It’s like crying during Million Dollar Baby— everybody does it; we just don’t talk about it. For some reason, every athlete likes to play basketball. Even 350-pound weight-lifter (and later WWE star) Mark Henry was famous for being able to dunk a basketball. And I’ll never forget the words of Bob Costas describing pitcher David Wells, who’s not exactly a physical specimen: “This guy is quite an athlete. You should see him move on the basketball court!” Amazingly, Costas was not being sarcastic.
Therefore it’s no surprise that newly acquired Milwaukee Brewers ace Zack Greinke hurt himself in a pick-up basketball game. He admitted that he’d been playing for a long time and people kept telling him he was going to get hurt, and it finally “caught up to him.”
There is, however, one disturbing part of the story: the way that Greinke got hurt. I was expecting to see something unavoidable like a sprained ankle or a jammed finger. Instead what do I see? Greinke suffered a hairline fracture in one of his ribs going for a rebound during a basketball game! Going for a rebound!?!?!?!?! What are we doing? As my good friend Sow said when he heard the news, “Know your role, Zack.”
I pitched at Yale University and my fellow pitchers and I occasionally made our way to the basketball courts for some pick-up games. Of course our head coach strictly forbade us from playing, so we had to be absolutely sure that nobody got injured. I was a lowly relief pitcher, but my best friends were our #1 and #2 pitchers and our starting catcher (I keep good company), so we developed a set of unwritten rules that would greatly limit our chances of injury.
In four years we only saw one injury, and that was to our senior first-baseman who somehow managed to tear his ACL while casually dribbling past halfcourt (needless to say, steroid accusations quickly followed). He haplessly explained to our coach that he had slipped on some ice while “conditioning on his own,” but nobody was buying it.
With that, here are the simple rules that any baseball player must follow if he decides to delight himself in a game of hoops.
- Never, under any circumstances, play even one minute with a non-baseball player. This one is even more important than “don’t fall in love at the Jersey Shore,” and we all know the horrors of breaking that rule. When you’re playing with regular students (or “herbs”, as we called them at Yale), frat boys, or locals, they don’t understand that you’re trying not to get hurt. They will see it as their chance to score on or defend someone more athletic and won’t stop until you’re on the floor writhing in pain. So, no matter how many times they say, “come on man, we only need two more to run full court,” you must resist.

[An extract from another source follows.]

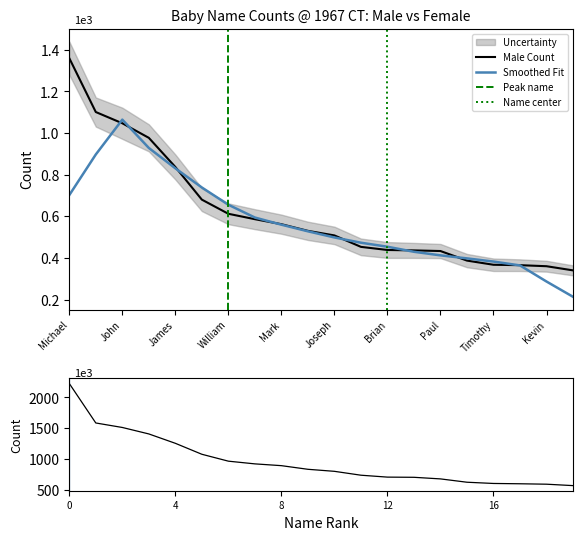

What is the smallest value displayed?

340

- No offensive rebounding. This is the one that got Greinke in trouble. There is nothing more dangerous than two players crashing into each other in mid-air, so why take the risk? I know it’s frustrating when you or a teammate misses a shot and you want to get the ball back, but fight the urge. You’ll actually find that taking a your turn-my turn approach is quite fair, and it’s nice to jump up for a rebound knowing that you’re not going to get undercut, knocked to the ground, or land on someone’s foot. *Even I have succumbed to competitiveness and broken this rule. I was playing one-on-one with a fellow pitcher, Alec, as we did pretty much every day. I began to fall farther and farther behind and suddenly I found myself going for offensive rebounds. Despite being called out by Alec, I continued to hit the boards hard…and I still lost. To this day it’s my darkest moment.
- When someone goes in for a layup or dunk, let him score. One of the more thrilling parts of playing this version of basketball, for me at least, was seeing if I could still dunk. When I saw the lane clear, I would go full speed and try to throw one down. I think I even made one once. But I only did that because I knew that some freak wasn’t going to come out of nowhere, try to stop me, and end up breaking my rib. It’s only two points…not worth it…let it go.

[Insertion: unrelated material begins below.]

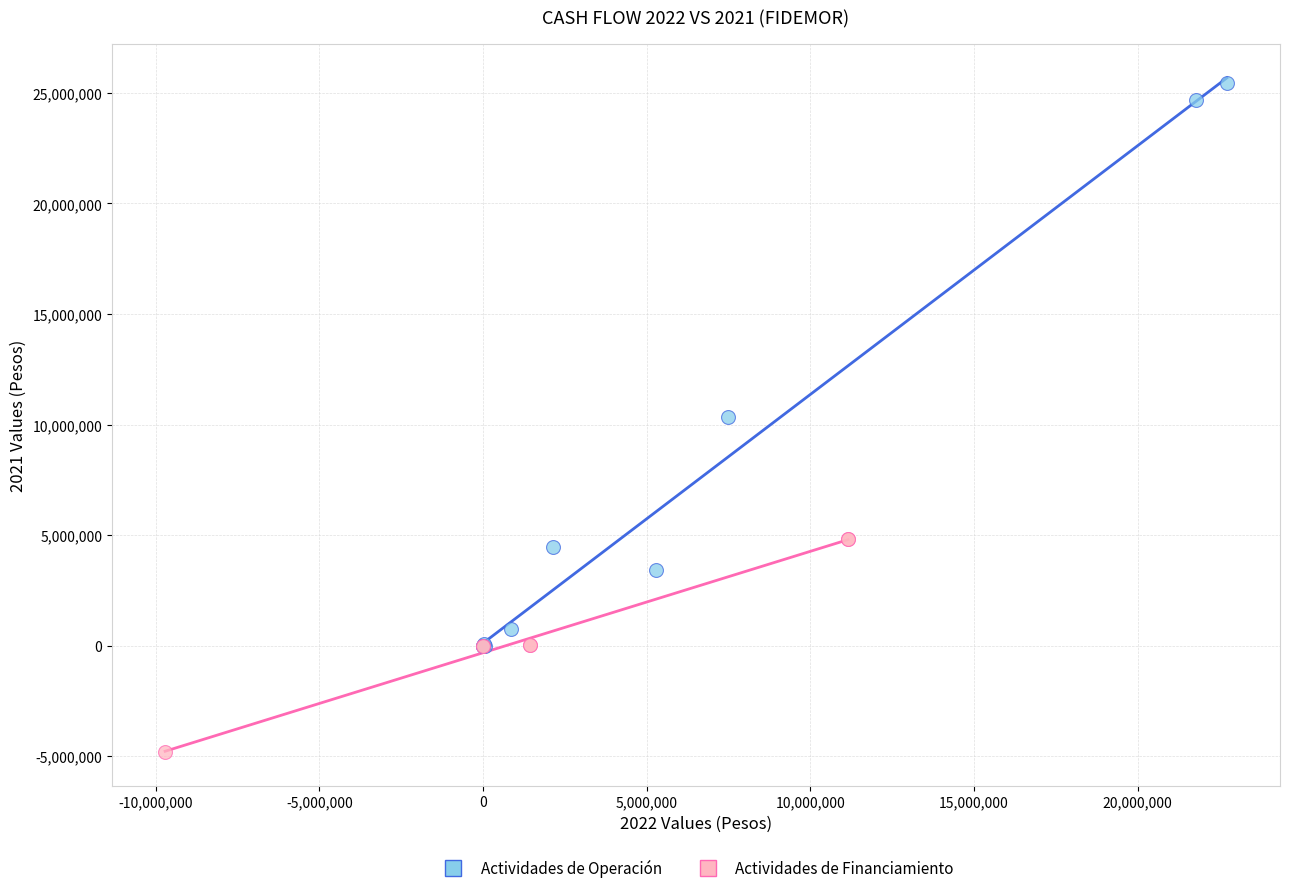

Which series contains the lowest Y value?

Actividades de Financiamiento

- Always switch screens. After reading the rest of these rules, does “fight through the pick” sound like something we’d be interested in? Switching makes everybody happy and usually results in some funny matchup where a 6’7″ pitcher is guarding a 5’8″ second baseman. Hilarity ensues.
- Never “play one more” after your last game. How many times has it happened? You tell everyone that it will be your last game, but you lose. Suddenly you’re going up to everyone saying, “let’s go, one more, run it back, this will be the last one.” This is always, always, always a terrible idea. If you do play that extra game, not only is everyone tired but everyone is usually so over it that they’re not playing hard. That is when injuries occur. One guy’s playing hard because he wants to go out with a win while everyone else is loafing. Recipe for disaster.
As you can see, had Zack Greinke followed these simple rules, he wouldn’t be on the DL today. Obviously he was either guilty of going for an offensive rebound or allowing an opponent to go for one. Either way it’s his fault.